== About this exercise ==
Write out exactly what each line says, starting with the first line below and ending on the one with "24: (887, 520, 0.83)".

== Data ==
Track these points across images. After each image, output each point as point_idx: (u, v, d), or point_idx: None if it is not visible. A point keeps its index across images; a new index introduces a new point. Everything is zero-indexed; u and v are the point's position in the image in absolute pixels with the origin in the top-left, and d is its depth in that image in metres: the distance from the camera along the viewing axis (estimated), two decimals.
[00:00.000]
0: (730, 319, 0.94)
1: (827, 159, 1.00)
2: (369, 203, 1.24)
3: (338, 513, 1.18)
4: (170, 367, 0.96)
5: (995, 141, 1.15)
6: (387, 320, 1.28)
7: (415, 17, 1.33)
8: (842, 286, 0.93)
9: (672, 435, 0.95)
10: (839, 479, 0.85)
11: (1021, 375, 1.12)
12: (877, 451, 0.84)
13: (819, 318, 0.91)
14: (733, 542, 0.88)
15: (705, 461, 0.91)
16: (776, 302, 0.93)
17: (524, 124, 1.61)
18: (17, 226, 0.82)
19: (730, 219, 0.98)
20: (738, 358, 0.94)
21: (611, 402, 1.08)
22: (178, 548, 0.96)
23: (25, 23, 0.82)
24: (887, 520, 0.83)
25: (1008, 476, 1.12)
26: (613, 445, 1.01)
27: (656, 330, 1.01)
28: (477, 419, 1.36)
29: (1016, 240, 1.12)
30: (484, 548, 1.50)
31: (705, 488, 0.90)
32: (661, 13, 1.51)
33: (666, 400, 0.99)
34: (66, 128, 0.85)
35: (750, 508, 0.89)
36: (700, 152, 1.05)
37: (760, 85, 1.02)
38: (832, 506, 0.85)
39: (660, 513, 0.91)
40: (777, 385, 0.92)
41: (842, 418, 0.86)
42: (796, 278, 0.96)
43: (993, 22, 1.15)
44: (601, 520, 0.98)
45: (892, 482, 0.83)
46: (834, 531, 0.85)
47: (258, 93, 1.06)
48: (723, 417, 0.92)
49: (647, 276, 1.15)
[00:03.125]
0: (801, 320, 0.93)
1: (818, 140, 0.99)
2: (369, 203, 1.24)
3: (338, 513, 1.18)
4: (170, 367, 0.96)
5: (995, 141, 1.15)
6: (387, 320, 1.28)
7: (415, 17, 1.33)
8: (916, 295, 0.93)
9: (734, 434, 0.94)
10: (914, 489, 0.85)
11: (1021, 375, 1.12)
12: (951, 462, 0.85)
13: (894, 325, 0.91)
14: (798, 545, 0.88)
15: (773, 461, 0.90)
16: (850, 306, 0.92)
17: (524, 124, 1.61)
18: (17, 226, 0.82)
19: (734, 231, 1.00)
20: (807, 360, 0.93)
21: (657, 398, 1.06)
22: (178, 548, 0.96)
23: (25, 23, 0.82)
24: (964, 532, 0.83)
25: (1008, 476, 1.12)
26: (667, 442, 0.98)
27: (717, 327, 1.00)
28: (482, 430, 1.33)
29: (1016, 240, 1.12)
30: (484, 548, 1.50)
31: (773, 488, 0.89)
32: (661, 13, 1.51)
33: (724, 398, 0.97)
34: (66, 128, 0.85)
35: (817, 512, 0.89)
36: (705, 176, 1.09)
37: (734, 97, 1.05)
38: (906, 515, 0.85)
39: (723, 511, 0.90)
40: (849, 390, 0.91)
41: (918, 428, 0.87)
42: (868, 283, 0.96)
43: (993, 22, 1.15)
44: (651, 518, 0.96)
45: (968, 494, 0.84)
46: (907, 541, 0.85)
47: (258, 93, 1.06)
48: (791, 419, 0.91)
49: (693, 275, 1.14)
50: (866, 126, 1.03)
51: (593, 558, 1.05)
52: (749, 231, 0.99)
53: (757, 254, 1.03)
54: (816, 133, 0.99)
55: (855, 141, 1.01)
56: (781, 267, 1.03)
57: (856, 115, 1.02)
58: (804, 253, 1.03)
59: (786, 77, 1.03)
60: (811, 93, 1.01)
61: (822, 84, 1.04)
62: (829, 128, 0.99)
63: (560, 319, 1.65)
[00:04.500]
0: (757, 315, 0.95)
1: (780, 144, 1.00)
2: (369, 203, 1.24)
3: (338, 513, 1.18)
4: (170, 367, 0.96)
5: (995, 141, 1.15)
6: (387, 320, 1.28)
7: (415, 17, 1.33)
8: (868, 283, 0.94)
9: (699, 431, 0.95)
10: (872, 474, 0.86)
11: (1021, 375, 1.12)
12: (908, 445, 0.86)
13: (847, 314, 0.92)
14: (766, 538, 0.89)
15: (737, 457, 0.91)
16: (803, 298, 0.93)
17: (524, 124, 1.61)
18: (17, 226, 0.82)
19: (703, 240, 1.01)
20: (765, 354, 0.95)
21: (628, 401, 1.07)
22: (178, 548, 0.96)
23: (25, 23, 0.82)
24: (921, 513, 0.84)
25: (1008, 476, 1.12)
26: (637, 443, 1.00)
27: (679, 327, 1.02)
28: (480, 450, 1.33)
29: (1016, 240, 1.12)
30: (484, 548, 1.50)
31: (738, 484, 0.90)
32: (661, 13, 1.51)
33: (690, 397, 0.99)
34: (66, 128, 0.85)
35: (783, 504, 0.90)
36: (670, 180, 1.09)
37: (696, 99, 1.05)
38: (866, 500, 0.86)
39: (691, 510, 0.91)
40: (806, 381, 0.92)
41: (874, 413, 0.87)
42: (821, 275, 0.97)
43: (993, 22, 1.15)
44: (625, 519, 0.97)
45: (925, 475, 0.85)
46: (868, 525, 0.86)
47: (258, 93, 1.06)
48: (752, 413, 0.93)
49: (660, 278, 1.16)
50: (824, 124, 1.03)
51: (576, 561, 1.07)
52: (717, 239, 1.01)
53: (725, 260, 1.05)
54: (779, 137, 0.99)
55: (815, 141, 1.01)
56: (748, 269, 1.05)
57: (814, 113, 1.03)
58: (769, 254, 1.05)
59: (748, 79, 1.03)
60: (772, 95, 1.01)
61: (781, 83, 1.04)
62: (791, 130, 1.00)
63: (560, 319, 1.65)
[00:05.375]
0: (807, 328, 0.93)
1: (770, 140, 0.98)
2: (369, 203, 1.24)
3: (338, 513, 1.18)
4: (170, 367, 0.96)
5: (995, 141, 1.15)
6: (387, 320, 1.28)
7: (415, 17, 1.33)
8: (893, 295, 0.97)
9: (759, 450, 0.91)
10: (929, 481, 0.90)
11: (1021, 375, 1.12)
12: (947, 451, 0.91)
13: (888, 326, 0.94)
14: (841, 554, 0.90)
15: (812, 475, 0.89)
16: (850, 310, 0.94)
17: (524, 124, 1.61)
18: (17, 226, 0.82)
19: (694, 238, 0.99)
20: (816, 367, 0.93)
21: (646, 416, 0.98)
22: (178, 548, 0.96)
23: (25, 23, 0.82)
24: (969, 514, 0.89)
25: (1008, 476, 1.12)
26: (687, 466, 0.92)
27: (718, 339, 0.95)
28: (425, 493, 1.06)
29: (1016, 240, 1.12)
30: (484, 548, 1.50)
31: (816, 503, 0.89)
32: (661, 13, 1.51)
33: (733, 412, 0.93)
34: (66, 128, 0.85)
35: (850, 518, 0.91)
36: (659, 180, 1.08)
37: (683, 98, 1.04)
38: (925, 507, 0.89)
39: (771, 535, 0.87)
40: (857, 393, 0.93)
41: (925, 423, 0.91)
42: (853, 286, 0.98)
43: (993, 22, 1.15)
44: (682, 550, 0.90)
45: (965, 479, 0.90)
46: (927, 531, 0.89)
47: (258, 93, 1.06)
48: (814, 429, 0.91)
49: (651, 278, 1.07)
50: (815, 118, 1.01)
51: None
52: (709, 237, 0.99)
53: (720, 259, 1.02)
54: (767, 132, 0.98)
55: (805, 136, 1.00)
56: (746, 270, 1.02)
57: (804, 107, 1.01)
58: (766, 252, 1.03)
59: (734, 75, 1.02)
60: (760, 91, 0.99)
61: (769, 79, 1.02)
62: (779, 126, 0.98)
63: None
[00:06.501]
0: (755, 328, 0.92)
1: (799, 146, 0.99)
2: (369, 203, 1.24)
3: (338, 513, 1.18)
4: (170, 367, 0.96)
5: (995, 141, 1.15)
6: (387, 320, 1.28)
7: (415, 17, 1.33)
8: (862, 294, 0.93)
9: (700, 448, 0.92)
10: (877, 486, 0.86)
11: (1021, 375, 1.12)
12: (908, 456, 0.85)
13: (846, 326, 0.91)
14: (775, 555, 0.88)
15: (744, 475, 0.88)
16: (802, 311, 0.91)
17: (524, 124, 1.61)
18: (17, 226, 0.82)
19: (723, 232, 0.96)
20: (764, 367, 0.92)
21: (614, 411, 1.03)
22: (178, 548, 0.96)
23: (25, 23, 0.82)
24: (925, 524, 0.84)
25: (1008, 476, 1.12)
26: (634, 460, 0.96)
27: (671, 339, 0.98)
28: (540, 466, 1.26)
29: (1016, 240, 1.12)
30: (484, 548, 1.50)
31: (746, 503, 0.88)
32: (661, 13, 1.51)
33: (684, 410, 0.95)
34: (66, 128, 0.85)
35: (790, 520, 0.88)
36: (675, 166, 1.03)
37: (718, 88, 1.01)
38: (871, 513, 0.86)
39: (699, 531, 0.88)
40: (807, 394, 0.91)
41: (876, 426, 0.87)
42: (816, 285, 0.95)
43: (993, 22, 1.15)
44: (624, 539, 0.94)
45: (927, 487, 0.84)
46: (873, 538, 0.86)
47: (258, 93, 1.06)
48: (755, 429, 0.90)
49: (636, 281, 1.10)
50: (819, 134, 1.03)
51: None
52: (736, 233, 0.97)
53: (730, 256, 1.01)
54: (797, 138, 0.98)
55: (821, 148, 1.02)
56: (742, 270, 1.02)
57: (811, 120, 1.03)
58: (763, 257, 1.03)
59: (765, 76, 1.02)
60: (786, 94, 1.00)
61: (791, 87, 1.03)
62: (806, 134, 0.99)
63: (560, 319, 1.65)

== Written response ==
Track these points across images. After each image, output each point as point_idx: (u, v, d), or point_idx: None if it is not visible. A point keeps its index across images; a new index introduces a new point. Everything is zero-indexed; u and v are the point's position in the image in absolute pixels with the origin in the top-left, and d is its depth in that image in metres: the distance from the camera along the viewing axis (estimated), two decimals.
[00:00.000]
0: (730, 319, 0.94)
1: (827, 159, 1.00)
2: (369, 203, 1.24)
3: (338, 513, 1.18)
4: (170, 367, 0.96)
5: (995, 141, 1.15)
6: (387, 320, 1.28)
7: (415, 17, 1.33)
8: (842, 286, 0.93)
9: (672, 435, 0.95)
10: (839, 479, 0.85)
11: (1021, 375, 1.12)
12: (877, 451, 0.84)
13: (819, 318, 0.91)
14: (733, 542, 0.88)
15: (705, 461, 0.91)
16: (776, 302, 0.93)
17: (524, 124, 1.61)
18: (17, 226, 0.82)
19: (730, 219, 0.98)
20: (738, 358, 0.94)
21: (611, 402, 1.08)
22: (178, 548, 0.96)
23: (25, 23, 0.82)
24: (887, 520, 0.83)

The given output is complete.